After some time, I climbed down and joined my friends at our campsite. Our packs hung on a wire between two trees, safe from the bears. In truth, I saw the chipmunks as a greater threat. That morning I had put my pack down and walked off for a few minutes. I came back to find that my lunch had been stolen; there was a small hole in the side pouch. One friend laughed at me: Chipmunks in the Smokies, she said, are crafty little bastards.

That night we wasted a whole pack of matches trying to start a fire. I broke out a bottle of gin, which kept us warm until the flames finally took hold. We huddled there inside a fine ball of heat and light, outside of which the darkness seemed to go on forever.

BY THE TIME THE BUS GROANS TO A STOP in Bone Valley, the fog that shrouded the mountains has given way to a wash of sunlight. Vance and her sisters step from the bus onto a flat clearing surrounded by soaring oaks, maples and poplars. There must be 100 people already gathered on a flat patch of ground beneath the forest canopy. Vance says that a man named Ike Welch used to live here. She says he lived in a white house and that beyond the nearby bank a cornfield grew. She points to one tree, all crooked over and apparently half dead. She says she remembers how it used to grow in Welch's front yard. I say I am amazed at how thoroughly the forest has erased the evidence that people ever lived here.

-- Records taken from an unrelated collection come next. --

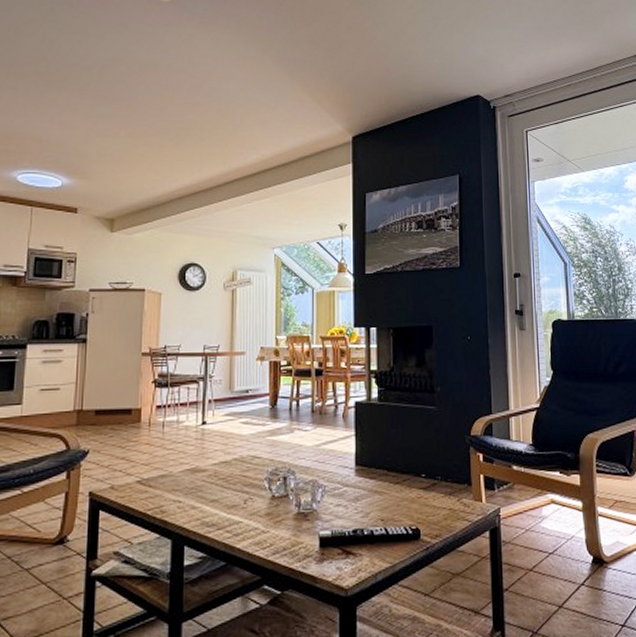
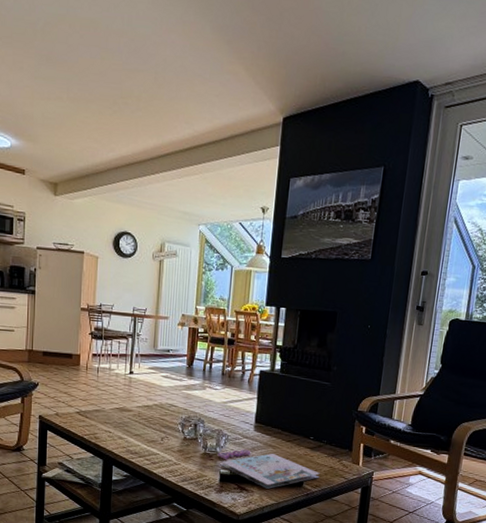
magazine: none [314,500,439,549] -> present [217,449,320,489]

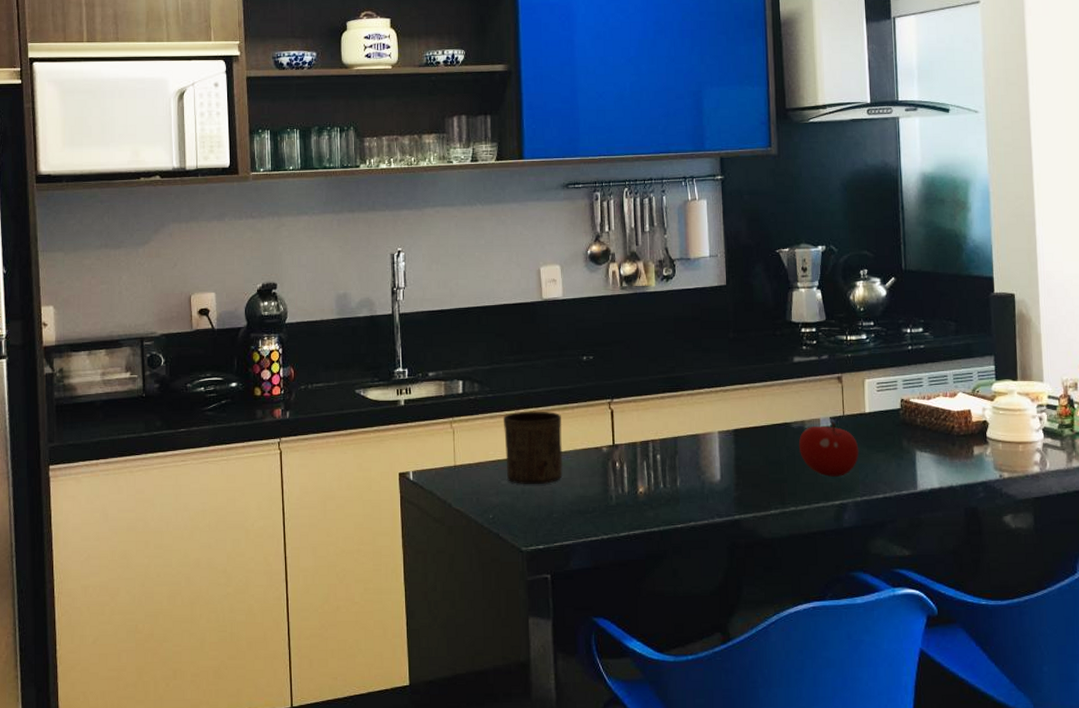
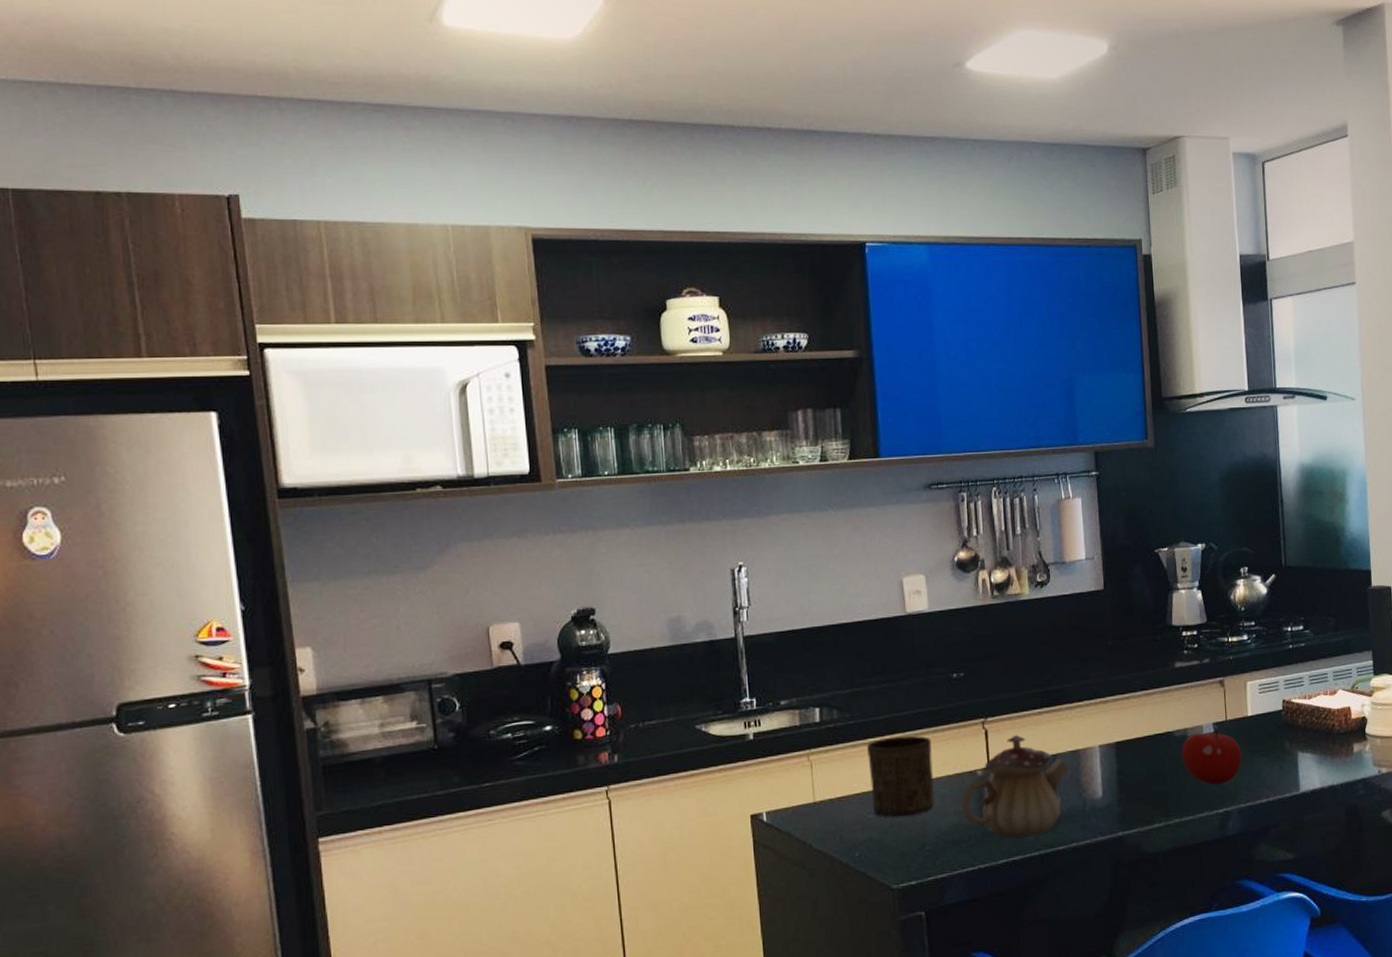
teapot: none [587,416,689,512] -> present [962,734,1069,838]

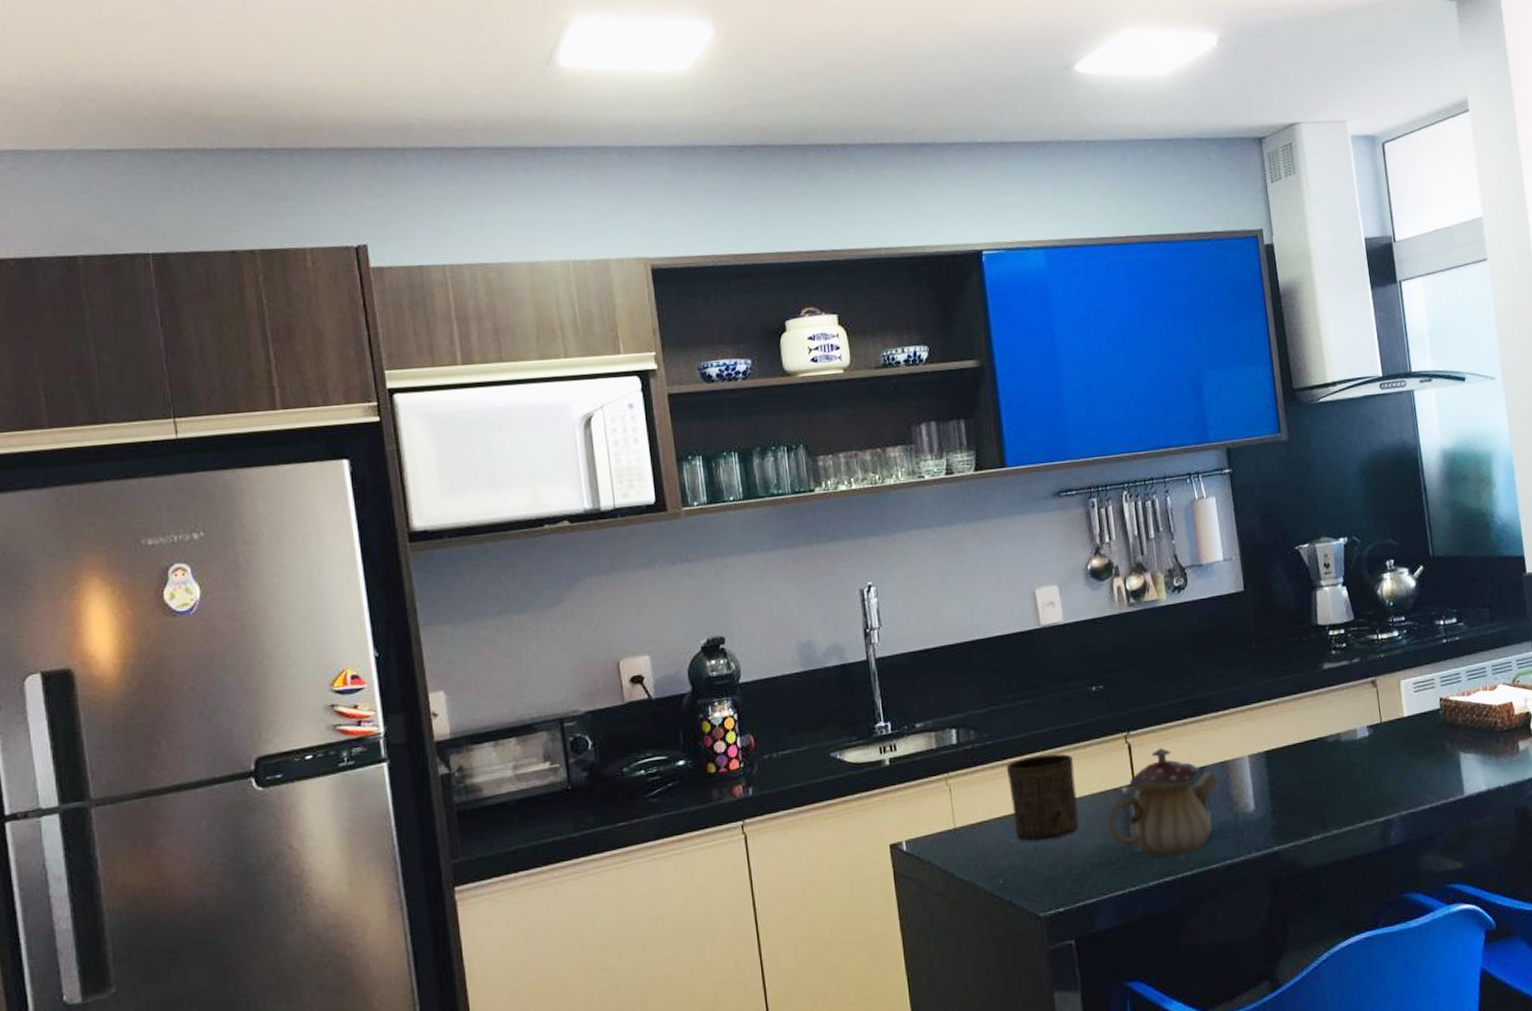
fruit: present [1181,728,1242,785] -> none [1335,731,1401,792]

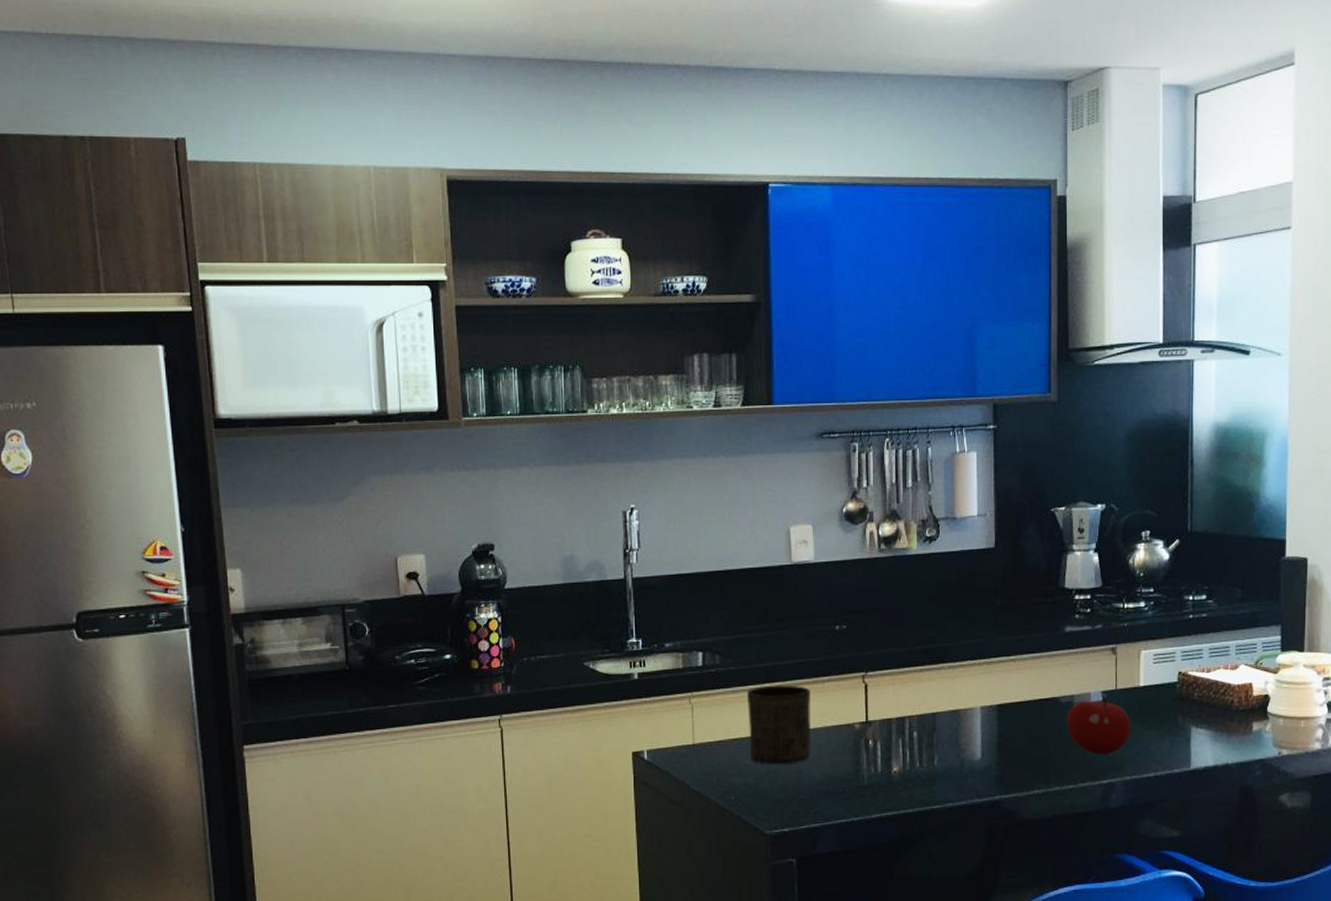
teapot: present [1107,747,1219,857] -> none [838,690,949,793]
fruit: none [1335,731,1401,792] -> present [1066,696,1131,755]

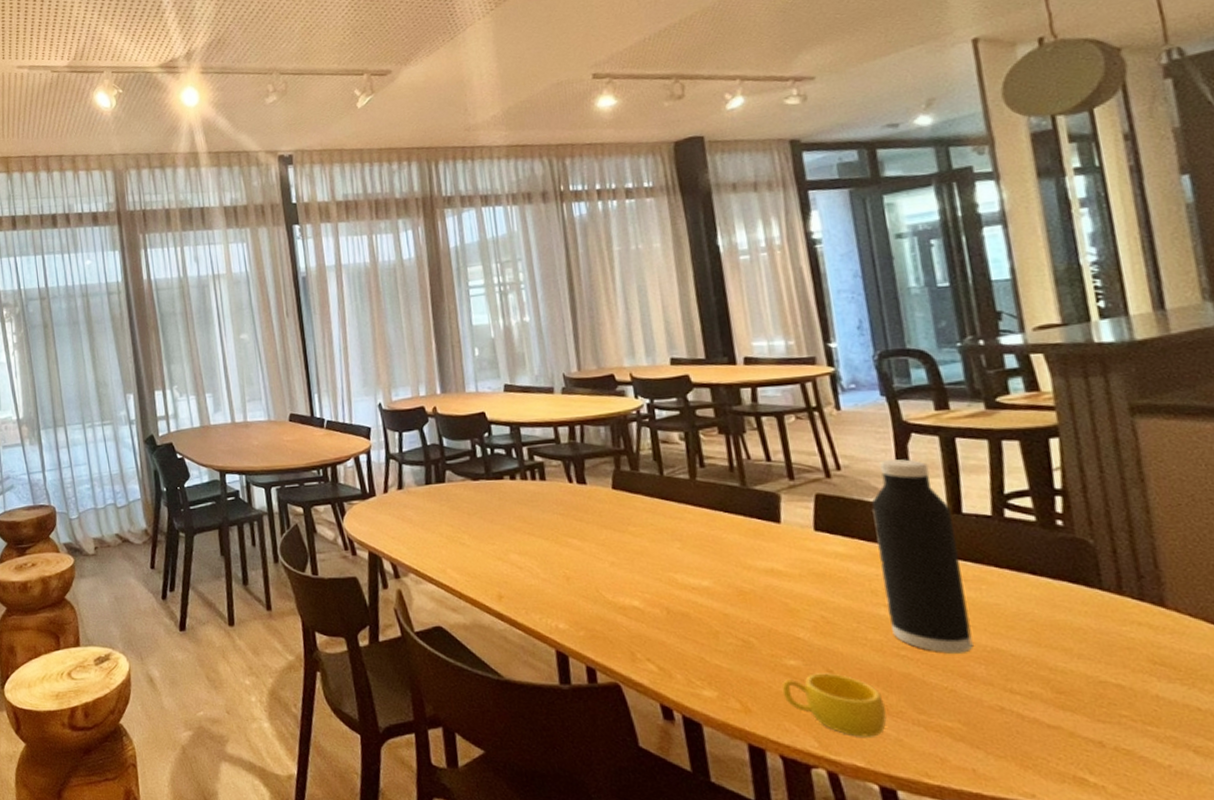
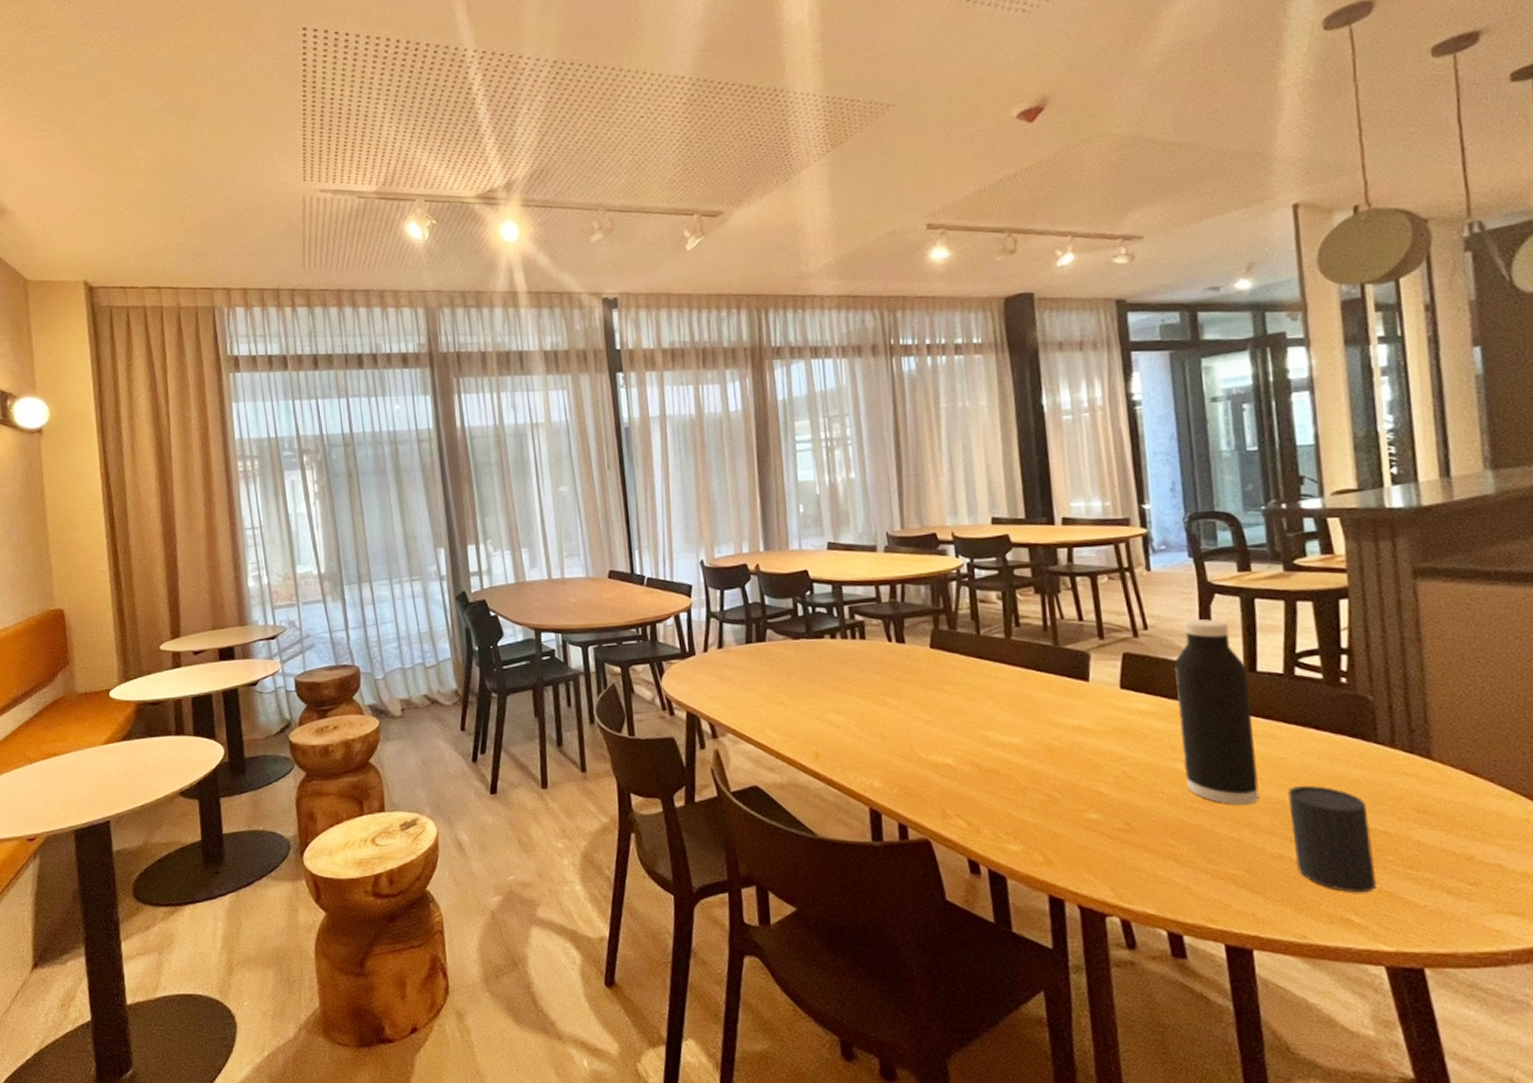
cup: present [781,673,888,737] -> none [1082,825,1179,886]
cup: none [1004,633,1111,750] -> present [1288,785,1376,893]

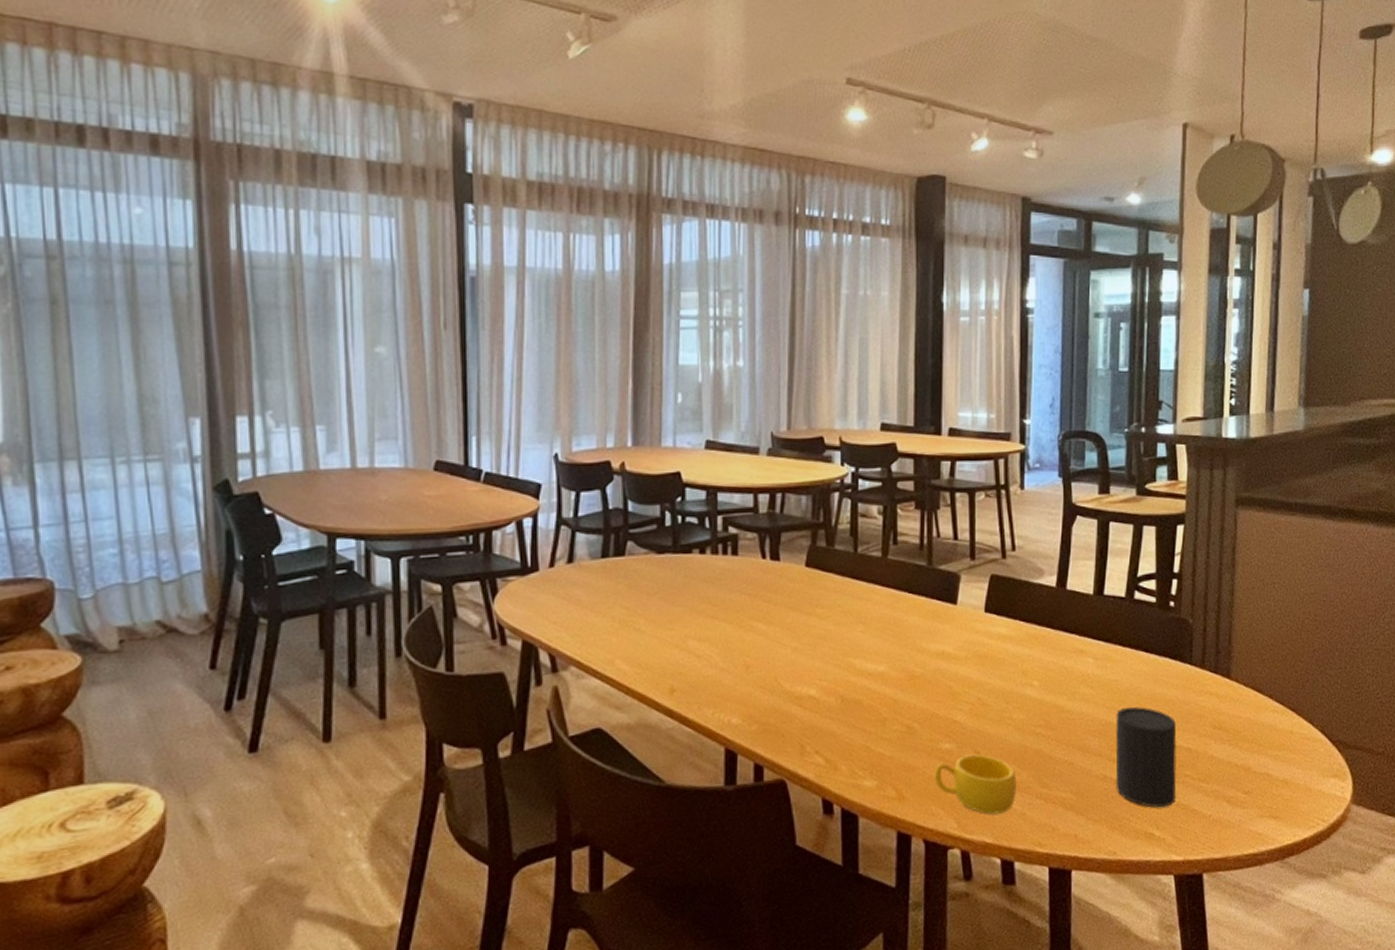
cup: none [1082,825,1179,886] -> present [934,754,1018,815]
water bottle: present [1174,619,1260,805] -> none [1032,541,1096,729]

Well, Mother Nature had some assistance, Vance says. In the early 1950s, the Park Service came in to burn or raze any structures on the North Shore that hadn't already been salvaged.

Now the former residents and their descendants unpack lunch coolers and baskets, spreading meals across a bank of picnic tables, while the sounds of four fiddlers fill the woods. Vance passes out hymnals, and soon we gather around Chris Chandler, a homicide detective and amateur preacher from Waynes-ville, N.C., whose grandmother was raised on the North Shore. He leads the congregation in prayer. "This is our heritage. It's where we come from," Chandler says. He makes no reference to the North Shore road--but he doesn't have to. It seems like the most fashionable articles of clothing are hats and T-shirts that simply read: "Build the Road."